◆ 本文 ◆
* * * * * * * * *

ケース2:心身を整える「ヘルス&ウェルネス消費」に特化したリトリート施設

山々に囲まれた静かな環境に佇むリトリート施設Bは、「日本の自然と文化を通じて心身を癒し、自己を見つめ直す」ことをテーマにしています。

ここでは、単なる温泉入浴だけでなく、座禅や瞑想、ヨガ、森林セラピーといったウェルネスプログラムが体系的に組まれています。宿泊客は、滞在中に専属のインストラクターや僧侶の指導のもと、これらのプログラムを体験することができます。

食事も「ヘルス&ウェルネス消費」の重要な要素と捉え、地元の旬の食材をふんだんに使ったマクロビオティックや精進料理ベースのメニューを提供しており、心身の健康に気を遣うゲストの間で好評です。アレルギーや食の好みに応じたパーソナルな対応も可能な点も評価されています。

また、施設内には、伝統的な日本の温泉文化と最新のスパトリートメントを融合させたエリアも設けられ、「身体の外側からも内側からもデトックスする」体験を提供しています。

* * * * * * * * *

データ記録:

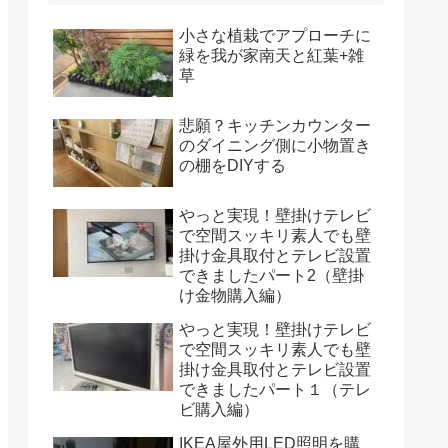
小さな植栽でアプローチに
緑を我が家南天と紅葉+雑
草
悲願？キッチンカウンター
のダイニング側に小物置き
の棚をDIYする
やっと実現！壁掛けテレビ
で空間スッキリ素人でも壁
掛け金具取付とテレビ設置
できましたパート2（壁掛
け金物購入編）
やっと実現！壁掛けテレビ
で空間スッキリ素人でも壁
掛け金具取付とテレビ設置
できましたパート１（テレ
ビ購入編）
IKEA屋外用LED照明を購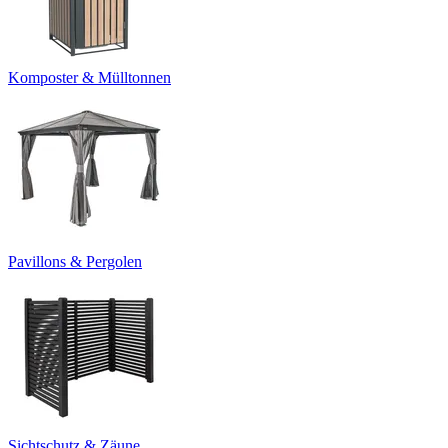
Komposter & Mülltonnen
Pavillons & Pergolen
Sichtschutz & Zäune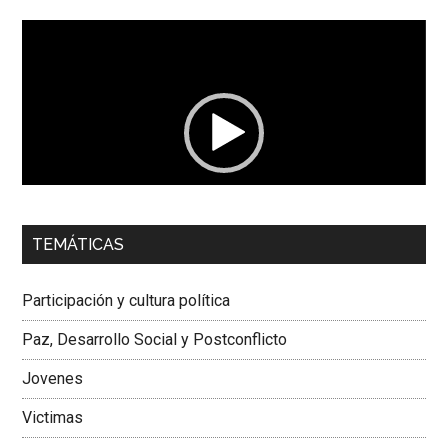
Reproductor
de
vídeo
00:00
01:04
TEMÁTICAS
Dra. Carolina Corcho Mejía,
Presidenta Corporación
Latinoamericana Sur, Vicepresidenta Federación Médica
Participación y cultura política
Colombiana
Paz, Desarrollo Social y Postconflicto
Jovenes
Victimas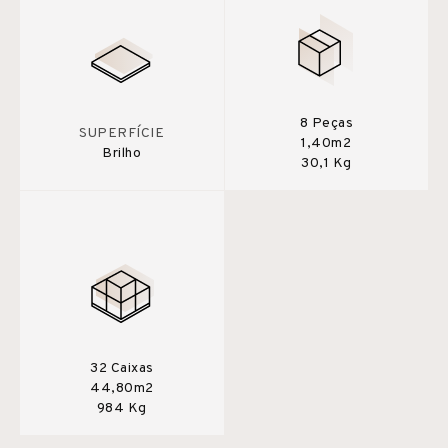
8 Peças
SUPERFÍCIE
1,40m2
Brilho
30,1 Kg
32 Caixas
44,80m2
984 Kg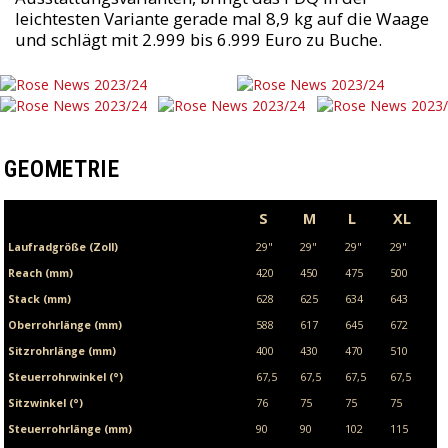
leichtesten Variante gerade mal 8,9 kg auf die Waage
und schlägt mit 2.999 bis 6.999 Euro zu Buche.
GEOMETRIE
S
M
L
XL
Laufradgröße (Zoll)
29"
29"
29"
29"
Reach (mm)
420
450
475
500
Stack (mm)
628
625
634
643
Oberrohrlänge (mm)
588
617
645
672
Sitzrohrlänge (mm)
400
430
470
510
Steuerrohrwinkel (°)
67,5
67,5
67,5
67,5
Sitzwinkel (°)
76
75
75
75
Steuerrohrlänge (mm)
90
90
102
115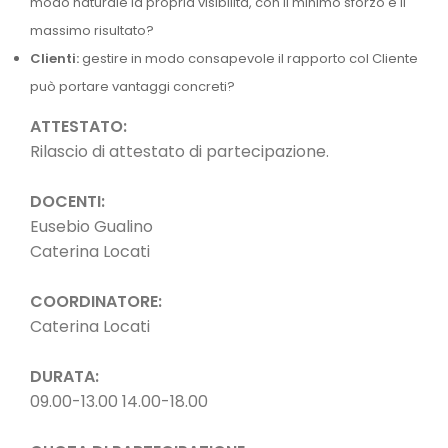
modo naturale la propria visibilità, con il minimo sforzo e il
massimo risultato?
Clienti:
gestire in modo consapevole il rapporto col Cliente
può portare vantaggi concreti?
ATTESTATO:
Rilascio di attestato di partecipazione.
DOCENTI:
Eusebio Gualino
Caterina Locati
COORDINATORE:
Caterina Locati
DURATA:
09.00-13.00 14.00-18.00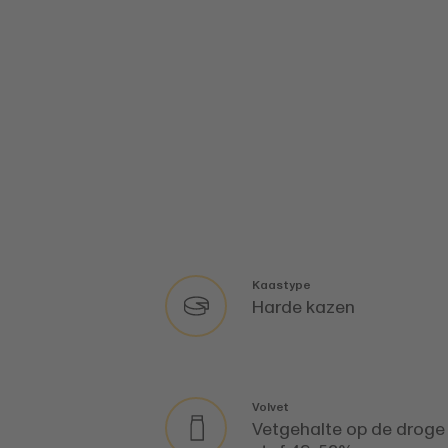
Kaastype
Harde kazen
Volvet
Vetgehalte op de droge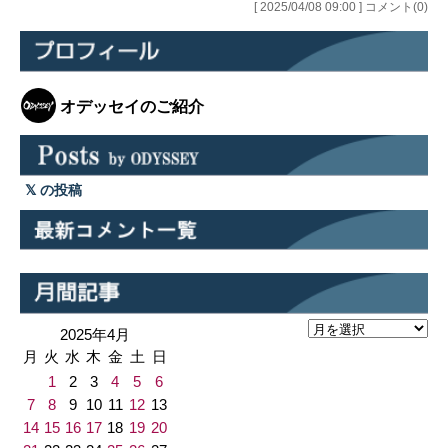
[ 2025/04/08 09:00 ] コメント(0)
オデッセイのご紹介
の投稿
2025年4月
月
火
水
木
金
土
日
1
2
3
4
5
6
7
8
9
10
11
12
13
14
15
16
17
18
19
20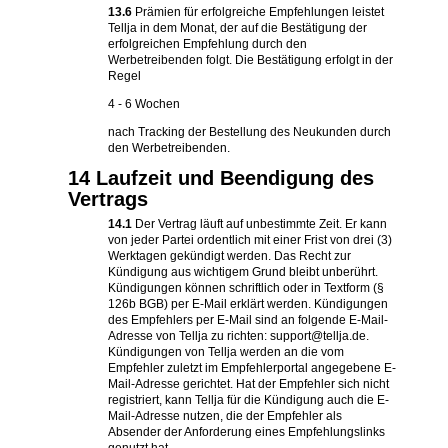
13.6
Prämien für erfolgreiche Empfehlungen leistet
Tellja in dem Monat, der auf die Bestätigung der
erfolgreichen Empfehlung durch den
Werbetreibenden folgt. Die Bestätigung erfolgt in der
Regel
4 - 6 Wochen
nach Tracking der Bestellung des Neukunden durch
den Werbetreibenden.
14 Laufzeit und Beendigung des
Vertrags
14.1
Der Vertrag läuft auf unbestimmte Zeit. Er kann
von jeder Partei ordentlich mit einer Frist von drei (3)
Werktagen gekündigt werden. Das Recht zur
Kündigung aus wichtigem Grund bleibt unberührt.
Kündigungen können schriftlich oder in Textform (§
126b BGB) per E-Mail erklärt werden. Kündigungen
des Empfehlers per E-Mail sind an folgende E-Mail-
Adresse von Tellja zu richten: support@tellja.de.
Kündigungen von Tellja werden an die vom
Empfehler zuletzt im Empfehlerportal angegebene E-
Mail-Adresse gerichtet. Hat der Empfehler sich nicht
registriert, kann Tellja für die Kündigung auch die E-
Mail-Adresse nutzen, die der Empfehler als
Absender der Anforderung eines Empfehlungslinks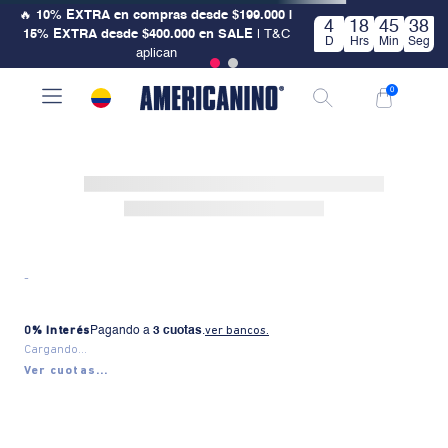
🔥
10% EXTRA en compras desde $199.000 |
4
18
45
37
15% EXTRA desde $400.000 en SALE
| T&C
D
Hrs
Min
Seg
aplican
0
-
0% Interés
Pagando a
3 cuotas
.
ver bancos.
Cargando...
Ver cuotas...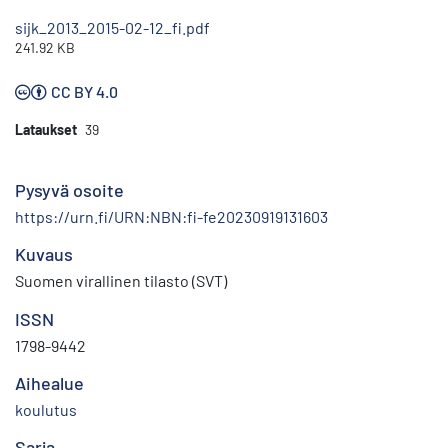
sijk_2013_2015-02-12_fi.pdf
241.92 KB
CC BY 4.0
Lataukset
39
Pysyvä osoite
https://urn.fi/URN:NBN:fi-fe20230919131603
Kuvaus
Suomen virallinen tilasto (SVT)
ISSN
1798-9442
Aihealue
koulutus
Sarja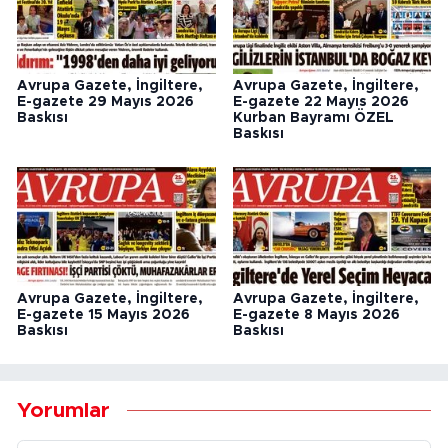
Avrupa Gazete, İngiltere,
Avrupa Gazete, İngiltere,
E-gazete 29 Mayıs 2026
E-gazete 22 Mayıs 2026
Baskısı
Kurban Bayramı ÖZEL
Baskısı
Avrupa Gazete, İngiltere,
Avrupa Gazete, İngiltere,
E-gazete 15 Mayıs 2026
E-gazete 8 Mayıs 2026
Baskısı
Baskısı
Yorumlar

* * * * * * * * *

◆ 課題の目的 ◆
リトリート施設Bについての本文では、この施設のテーマは何とされているか。

◆ 課題の出力 ◆
「日本の自然と文化を通じて心身を癒し、自己を見つめ直す」ことである。